With this in mind, the audience comes to understand the scenes where we first meet Norman. His mother alter ego becomes ravenously jealous and fearful of losing her son to another woman which then pushes his mother identity to kill them; Norman is forced to never abandon his mother and enter into a romantic relationship. Thus explaining the harsh criticism received by Norman from his mother near the first part of the movie.

Another note on the idea of Norman and Marion being uncanny doubles, is the detail of their smiles. While Marion is driving towards the motel and with tightening close-up shots, Marion stares directly at the viewer and gives a slight grin. The same ominous grin can be seen on Norman's face at the very end. Interestingly, at the same moment of Norman's version of this smile, there is, for a split second, a superimposed skeleton grin over the superimposed picture of Marion's car being retrieved from the lake, which connects all three uncanny doubles, Norma, Norman and Marion, together. Another parallel is found with the imaginary and internalised voices of authority in the characters heads. Again, as Marion is driving towards the motel and away from her “small trap,” in Phoenix, she hears the voices of Cassidy in her boss criticizing her in her head. Likewise, Norman hears the internalized voice of his mother criticising him at the end of the film.
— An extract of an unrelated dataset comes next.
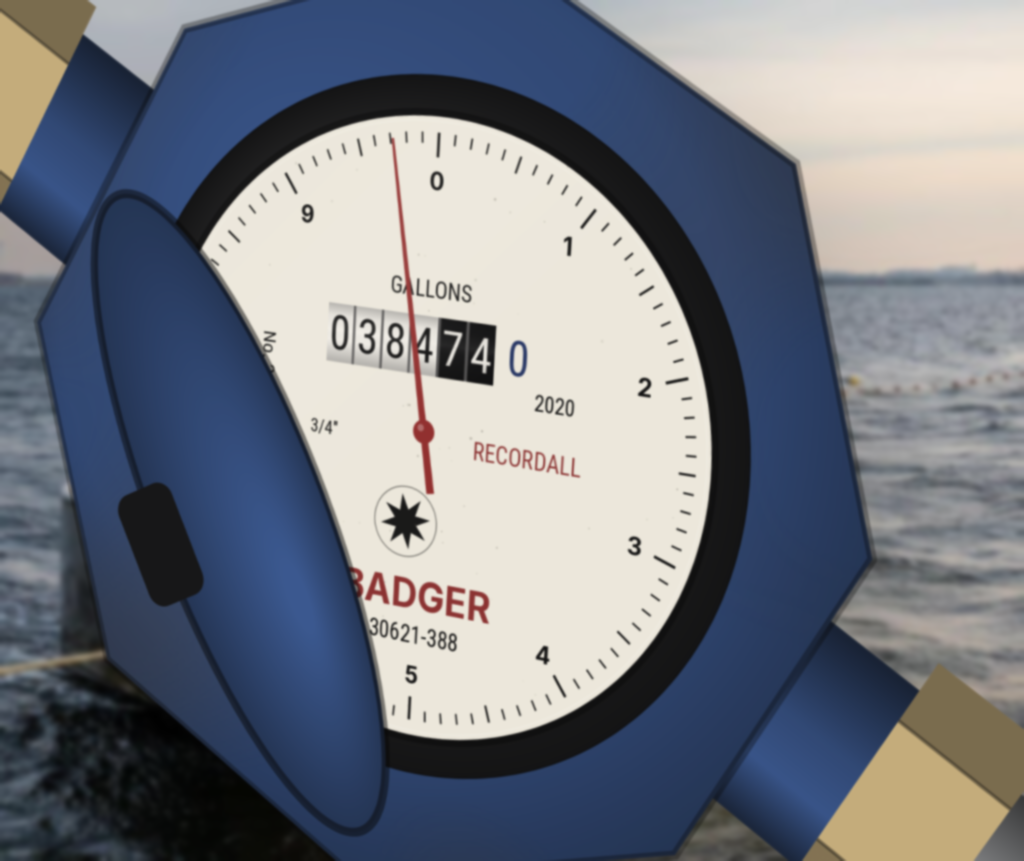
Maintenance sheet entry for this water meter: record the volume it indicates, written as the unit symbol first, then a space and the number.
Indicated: gal 384739.7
Objectivity is brought back in full force at the end of the film bringing the entire story full circle. The final shot is one of Marion's car being drug out of the lake. Here, in the light of day Marion is surfaced again, almost resurrected. The antagonist does, indeed, end up winning at the end simply because as for Norman, he is overcome by his uncanny double, just as Marion was.

In this 1960s masterpiece, Hitchcock uses the self to induce horror in his audience. His analysis of the human condition is done in a new, terrifying way, but only through interrogation of the characters, their motives, their desires can we as the audience come to better understand ourselves.